>>>

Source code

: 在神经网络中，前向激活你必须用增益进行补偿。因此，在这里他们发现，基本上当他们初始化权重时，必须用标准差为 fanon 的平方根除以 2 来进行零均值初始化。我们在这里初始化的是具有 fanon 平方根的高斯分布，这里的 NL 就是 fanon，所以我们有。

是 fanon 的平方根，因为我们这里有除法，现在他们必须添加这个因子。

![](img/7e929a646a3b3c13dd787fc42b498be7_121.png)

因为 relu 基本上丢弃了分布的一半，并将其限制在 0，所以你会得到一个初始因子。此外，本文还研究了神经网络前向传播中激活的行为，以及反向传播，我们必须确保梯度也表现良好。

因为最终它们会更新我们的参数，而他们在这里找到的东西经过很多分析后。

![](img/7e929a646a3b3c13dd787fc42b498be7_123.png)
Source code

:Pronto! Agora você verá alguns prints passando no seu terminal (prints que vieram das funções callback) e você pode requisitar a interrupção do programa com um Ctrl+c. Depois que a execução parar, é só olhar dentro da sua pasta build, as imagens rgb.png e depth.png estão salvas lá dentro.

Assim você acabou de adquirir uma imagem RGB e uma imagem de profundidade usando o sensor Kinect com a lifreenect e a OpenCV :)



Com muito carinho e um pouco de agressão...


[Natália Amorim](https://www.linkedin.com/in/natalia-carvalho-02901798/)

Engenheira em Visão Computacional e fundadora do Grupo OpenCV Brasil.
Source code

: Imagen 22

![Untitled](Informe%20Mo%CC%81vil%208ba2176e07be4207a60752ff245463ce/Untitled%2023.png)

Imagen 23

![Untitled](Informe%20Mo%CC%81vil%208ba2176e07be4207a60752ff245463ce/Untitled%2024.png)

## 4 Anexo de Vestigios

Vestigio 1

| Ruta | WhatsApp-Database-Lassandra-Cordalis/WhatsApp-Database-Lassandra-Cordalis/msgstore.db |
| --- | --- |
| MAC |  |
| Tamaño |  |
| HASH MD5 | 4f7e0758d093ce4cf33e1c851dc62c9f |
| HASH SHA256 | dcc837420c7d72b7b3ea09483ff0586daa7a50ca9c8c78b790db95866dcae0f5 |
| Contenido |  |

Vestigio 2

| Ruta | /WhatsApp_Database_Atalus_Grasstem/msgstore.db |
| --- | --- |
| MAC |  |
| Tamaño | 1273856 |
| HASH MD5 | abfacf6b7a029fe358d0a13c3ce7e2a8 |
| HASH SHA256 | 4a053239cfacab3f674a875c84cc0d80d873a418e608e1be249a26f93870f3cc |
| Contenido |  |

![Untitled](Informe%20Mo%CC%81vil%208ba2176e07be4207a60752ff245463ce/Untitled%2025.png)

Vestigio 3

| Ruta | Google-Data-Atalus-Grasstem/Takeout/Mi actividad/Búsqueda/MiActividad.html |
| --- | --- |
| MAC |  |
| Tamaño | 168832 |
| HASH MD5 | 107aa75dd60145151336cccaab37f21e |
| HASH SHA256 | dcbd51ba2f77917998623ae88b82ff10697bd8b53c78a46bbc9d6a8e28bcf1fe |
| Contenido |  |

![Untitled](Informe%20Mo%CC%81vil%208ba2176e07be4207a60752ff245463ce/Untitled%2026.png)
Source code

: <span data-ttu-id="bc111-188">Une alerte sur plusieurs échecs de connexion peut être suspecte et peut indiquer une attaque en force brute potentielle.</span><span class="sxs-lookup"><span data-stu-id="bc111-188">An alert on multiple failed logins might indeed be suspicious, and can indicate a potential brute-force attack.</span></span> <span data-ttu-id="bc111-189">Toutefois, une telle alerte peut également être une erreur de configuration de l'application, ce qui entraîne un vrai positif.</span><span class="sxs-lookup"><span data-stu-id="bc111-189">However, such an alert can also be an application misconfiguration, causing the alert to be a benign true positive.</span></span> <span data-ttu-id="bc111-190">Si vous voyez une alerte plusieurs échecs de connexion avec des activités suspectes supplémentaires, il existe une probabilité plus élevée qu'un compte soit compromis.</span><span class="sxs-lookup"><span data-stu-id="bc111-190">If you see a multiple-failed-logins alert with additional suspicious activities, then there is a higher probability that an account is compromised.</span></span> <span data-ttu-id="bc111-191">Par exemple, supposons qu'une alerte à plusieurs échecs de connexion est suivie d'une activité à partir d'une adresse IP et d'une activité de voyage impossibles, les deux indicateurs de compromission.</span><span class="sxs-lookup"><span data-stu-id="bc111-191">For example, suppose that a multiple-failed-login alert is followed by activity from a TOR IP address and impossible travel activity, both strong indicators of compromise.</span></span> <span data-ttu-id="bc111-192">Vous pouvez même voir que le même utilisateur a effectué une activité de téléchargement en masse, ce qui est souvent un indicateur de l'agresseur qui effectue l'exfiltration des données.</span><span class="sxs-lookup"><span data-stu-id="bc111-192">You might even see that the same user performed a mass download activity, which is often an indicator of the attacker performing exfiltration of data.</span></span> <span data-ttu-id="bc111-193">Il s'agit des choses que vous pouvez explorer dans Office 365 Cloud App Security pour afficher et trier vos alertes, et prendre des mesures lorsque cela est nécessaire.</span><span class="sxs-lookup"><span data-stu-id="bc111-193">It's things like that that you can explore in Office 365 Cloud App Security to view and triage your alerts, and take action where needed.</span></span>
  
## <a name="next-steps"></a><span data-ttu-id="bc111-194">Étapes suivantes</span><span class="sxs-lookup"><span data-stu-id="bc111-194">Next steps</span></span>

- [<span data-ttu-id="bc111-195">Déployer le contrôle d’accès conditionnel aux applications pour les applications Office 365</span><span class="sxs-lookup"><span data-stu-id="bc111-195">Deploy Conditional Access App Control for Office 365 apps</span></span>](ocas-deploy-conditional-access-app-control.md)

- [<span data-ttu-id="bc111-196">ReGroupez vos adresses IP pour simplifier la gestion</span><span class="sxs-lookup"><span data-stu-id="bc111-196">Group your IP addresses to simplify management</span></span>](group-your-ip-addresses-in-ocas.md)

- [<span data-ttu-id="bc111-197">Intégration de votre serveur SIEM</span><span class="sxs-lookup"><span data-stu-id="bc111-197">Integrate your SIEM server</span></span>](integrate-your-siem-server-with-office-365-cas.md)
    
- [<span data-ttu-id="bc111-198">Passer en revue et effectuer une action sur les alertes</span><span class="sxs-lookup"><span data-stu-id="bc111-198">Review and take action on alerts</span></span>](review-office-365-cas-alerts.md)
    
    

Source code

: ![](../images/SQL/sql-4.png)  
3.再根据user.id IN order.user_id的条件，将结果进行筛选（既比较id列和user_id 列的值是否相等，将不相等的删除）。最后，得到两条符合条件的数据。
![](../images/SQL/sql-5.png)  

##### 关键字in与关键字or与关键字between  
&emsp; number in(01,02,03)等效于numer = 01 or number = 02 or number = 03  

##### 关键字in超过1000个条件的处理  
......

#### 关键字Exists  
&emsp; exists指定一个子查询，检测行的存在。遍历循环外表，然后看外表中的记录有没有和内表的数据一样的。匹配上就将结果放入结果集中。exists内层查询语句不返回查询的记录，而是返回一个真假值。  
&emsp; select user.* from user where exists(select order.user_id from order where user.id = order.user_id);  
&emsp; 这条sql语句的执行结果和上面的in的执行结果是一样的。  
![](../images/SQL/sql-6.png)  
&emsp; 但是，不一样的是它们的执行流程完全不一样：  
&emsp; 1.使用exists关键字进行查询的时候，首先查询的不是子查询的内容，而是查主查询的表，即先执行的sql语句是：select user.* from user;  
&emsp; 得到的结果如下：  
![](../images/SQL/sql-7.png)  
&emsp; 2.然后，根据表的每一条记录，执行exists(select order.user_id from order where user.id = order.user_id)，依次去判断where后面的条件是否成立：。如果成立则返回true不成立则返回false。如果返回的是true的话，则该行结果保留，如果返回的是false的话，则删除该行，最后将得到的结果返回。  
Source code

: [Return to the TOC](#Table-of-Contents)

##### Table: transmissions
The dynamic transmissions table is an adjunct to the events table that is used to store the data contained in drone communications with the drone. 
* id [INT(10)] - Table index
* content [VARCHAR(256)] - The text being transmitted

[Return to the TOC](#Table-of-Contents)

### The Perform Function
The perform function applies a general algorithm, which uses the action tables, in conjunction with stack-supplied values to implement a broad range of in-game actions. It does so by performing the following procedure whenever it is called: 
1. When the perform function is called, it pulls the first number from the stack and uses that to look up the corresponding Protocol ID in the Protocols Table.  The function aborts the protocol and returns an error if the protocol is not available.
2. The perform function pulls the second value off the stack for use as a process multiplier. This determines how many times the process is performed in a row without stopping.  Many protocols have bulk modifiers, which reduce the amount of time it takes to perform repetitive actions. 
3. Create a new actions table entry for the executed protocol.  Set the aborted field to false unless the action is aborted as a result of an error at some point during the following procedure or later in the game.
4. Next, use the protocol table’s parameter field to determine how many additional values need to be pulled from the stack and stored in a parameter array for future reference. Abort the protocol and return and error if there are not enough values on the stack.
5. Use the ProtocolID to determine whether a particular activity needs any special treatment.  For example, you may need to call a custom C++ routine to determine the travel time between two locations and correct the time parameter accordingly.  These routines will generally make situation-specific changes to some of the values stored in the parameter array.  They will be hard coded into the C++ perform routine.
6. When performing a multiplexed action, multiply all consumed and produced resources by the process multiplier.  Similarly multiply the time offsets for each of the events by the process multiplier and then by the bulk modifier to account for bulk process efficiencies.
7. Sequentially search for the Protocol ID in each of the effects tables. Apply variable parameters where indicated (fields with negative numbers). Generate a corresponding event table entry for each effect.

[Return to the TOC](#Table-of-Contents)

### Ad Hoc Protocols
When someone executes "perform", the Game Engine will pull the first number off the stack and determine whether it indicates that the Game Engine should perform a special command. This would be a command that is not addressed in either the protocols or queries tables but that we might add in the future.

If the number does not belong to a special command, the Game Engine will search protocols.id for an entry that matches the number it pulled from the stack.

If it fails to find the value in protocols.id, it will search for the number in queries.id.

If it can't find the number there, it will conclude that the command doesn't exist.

<<<

• **Instructions for the task**
Replace "command" with "instruction" in the lines from the one containing "If it fails" through the end of the data, and give only those lines back with everything else unchanged.

• **Result of the task**
If it fails to find the value in protocols.id, it will search for the number in queries.id.

If it can't find the number there, it will conclude that the instruction doesn't exist.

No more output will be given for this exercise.